*** 読む文章 ***

HDD大手Seagateの四半期業績、インフレ圧力とCOVID-19で急速に悪化:福田昭のストレージ通信(225)(2/2 ページ)
米Seagate Technologyの2022会計年度第4四半期(2022年4月〜6月)の業績を紹介する。
HDD製品とSSD製品の両方で前年比の売上高が2桁減に
Seagateは製品別の売上高を、「HDD製品」と「その他(SSD製品やシステム・ソリューションなど)の製品」に分けて公表してきた。売り上げのほとんどを占めるのは、「HDD製品」である。「HDD製品」の売り上げは前四半期(前期)比6.0%減、前年同期比11.9%減の24億1000万米ドルとなった。「その他(システム・ソリューションやSSD製品など)の製品」の売り上げは、前四半期(前期)比8.0%減、前年同期比21.0%減の2億1800万米ドルである。

*** 記録一覧 ***

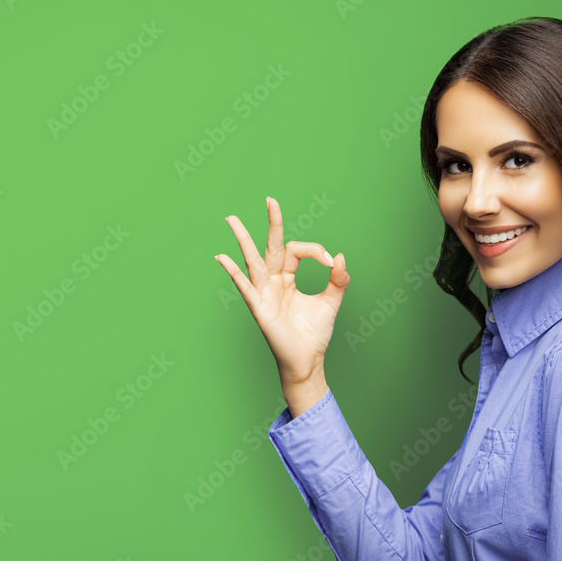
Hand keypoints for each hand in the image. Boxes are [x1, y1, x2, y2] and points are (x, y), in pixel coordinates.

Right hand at [216, 196, 349, 391]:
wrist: (308, 360)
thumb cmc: (314, 333)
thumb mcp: (331, 301)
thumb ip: (337, 279)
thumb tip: (339, 257)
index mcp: (288, 277)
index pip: (295, 250)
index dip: (314, 250)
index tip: (330, 261)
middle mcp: (273, 281)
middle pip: (270, 246)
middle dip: (271, 223)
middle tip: (270, 200)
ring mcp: (264, 293)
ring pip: (252, 261)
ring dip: (242, 239)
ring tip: (232, 219)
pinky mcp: (259, 308)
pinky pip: (245, 287)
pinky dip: (234, 273)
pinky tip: (222, 258)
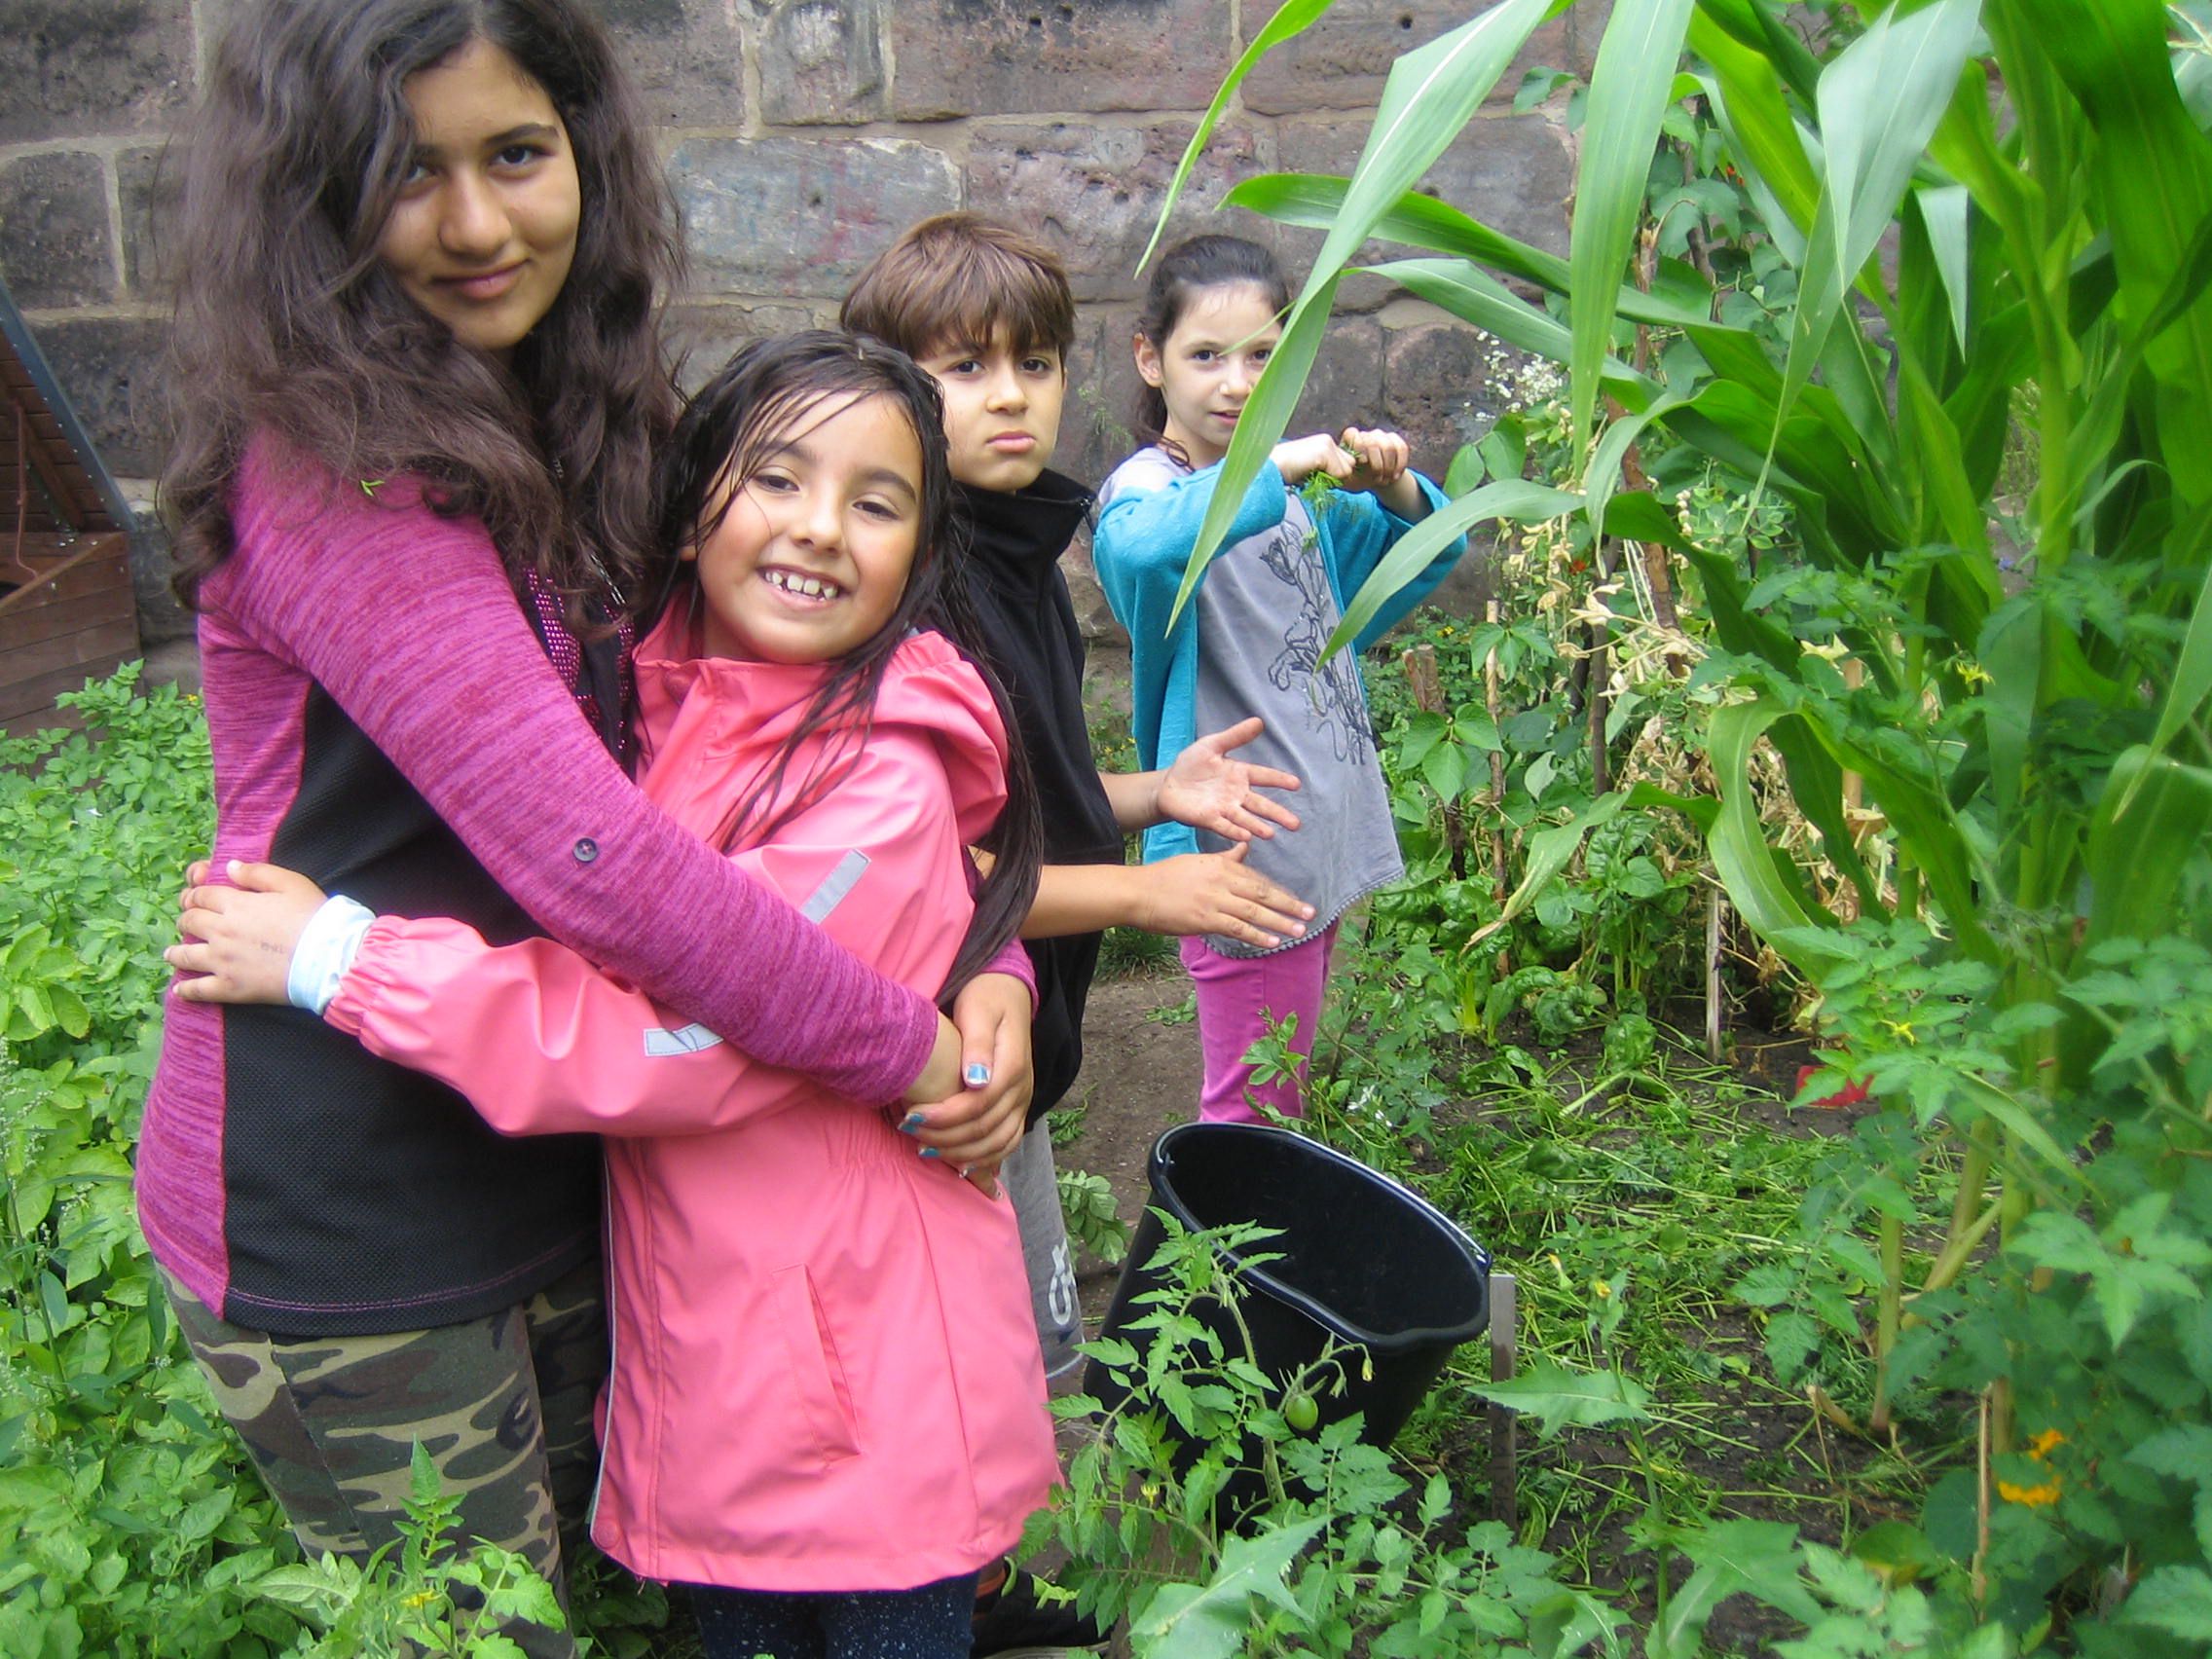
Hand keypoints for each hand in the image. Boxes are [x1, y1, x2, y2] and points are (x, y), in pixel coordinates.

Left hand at [167, 860, 328, 1003]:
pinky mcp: (230, 987)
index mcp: (235, 904)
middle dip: (185, 918)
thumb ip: (257, 873)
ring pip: (186, 955)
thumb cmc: (313, 917)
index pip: (202, 895)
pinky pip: (199, 989)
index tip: (193, 897)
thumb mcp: (291, 883)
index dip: (194, 894)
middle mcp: (221, 931)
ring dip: (175, 952)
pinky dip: (186, 990)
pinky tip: (179, 990)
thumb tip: (228, 867)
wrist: (327, 957)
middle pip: (190, 922)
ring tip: (171, 953)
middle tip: (187, 921)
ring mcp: (222, 961)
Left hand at [898, 972, 1033, 1173]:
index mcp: (1013, 1066)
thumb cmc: (986, 999)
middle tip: (909, 1132)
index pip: (978, 1105)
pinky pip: (1007, 1143)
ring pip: (998, 1143)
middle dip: (944, 1137)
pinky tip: (957, 1163)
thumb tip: (976, 1080)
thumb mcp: (978, 1011)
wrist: (1008, 994)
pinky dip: (984, 1158)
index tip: (910, 1116)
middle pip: (985, 1129)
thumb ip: (977, 1045)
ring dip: (961, 1153)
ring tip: (925, 1147)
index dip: (944, 1117)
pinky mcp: (1018, 1108)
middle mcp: (1023, 1089)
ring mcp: (1023, 1101)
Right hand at [1139, 843, 1313, 948]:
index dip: (1280, 892)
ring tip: (1299, 931)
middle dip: (1289, 905)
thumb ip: (1225, 857)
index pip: (1258, 879)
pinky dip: (1257, 936)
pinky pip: (1238, 929)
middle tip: (1310, 914)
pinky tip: (1273, 941)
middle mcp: (1222, 881)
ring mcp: (1215, 901)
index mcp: (1221, 865)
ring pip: (1255, 913)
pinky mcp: (1206, 920)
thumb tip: (1245, 847)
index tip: (1297, 900)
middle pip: (1263, 894)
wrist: (1139, 892)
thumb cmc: (1166, 877)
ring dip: (1279, 923)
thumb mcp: (1198, 861)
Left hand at [1157, 717, 1302, 841]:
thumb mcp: (1212, 745)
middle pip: (1260, 805)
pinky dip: (1234, 831)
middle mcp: (1236, 794)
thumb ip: (1235, 736)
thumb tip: (1259, 721)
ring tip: (1271, 834)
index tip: (1296, 784)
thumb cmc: (1192, 764)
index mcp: (1240, 774)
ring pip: (1245, 819)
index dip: (1279, 780)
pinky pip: (1224, 826)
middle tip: (1295, 824)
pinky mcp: (1209, 819)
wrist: (1168, 784)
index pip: (1264, 776)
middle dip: (1277, 814)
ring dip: (1258, 826)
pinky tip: (1246, 837)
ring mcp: (1224, 808)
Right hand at [1271, 431, 1355, 485]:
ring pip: (1347, 471)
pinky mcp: (1325, 452)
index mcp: (1324, 442)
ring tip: (1312, 475)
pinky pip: (1340, 474)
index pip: (1347, 462)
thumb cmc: (1287, 472)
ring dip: (1332, 479)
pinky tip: (1311, 474)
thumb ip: (1328, 468)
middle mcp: (1328, 439)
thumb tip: (1345, 475)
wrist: (1272, 469)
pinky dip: (1328, 480)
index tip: (1317, 475)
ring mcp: (1327, 444)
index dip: (1336, 473)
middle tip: (1315, 476)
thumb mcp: (1311, 468)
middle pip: (1350, 465)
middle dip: (1337, 475)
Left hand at [1337, 426, 1410, 494]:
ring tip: (1385, 481)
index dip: (1358, 447)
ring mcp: (1381, 436)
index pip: (1352, 433)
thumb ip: (1340, 473)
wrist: (1373, 479)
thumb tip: (1340, 471)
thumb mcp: (1344, 479)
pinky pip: (1402, 448)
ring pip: (1389, 447)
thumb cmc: (1355, 479)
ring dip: (1388, 467)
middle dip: (1377, 465)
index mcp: (1350, 440)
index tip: (1362, 463)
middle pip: (1373, 443)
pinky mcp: (1395, 440)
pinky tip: (1395, 476)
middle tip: (1377, 480)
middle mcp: (1365, 434)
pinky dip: (1400, 464)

***

質問
- A) Seagateの業績の記事によると、「HDD製品」の売り上げは前年同期比で何％減りましたか。
- B) Seagateの業績の記事の「米Seagate Techn」から「2億1800万米ドルである。」までを、最後の部分も含めてそのまま書き写してください。
記録はSeagateの業績の記事とは関係ありません。

答え
- A) 11.9％減です。

- B)
米Seagate Technologyの2022会計年度第4四半期(2022年4月〜6月)の業績を紹介する。
HDD製品とSSD製品の両方で前年比の売上高が2桁減に
Seagateは製品別の売上高を、「HDD製品」と「その他(SSD製品やシステム・ソリューションなど)の製品」に分けて公表してきた。売り上げのほとんどを占めるのは、「HDD製品」である。「HDD製品」の売り上げは前四半期(前期)比6.0%減、前年同期比11.9%減の24億1000万米ドルとなった。「その他(システム・ソリューションやSSD製品など)の製品」の売り上げは、前四半期(前期)比8.0%減、前年同期比21.0%減の2億1800万米ドルである。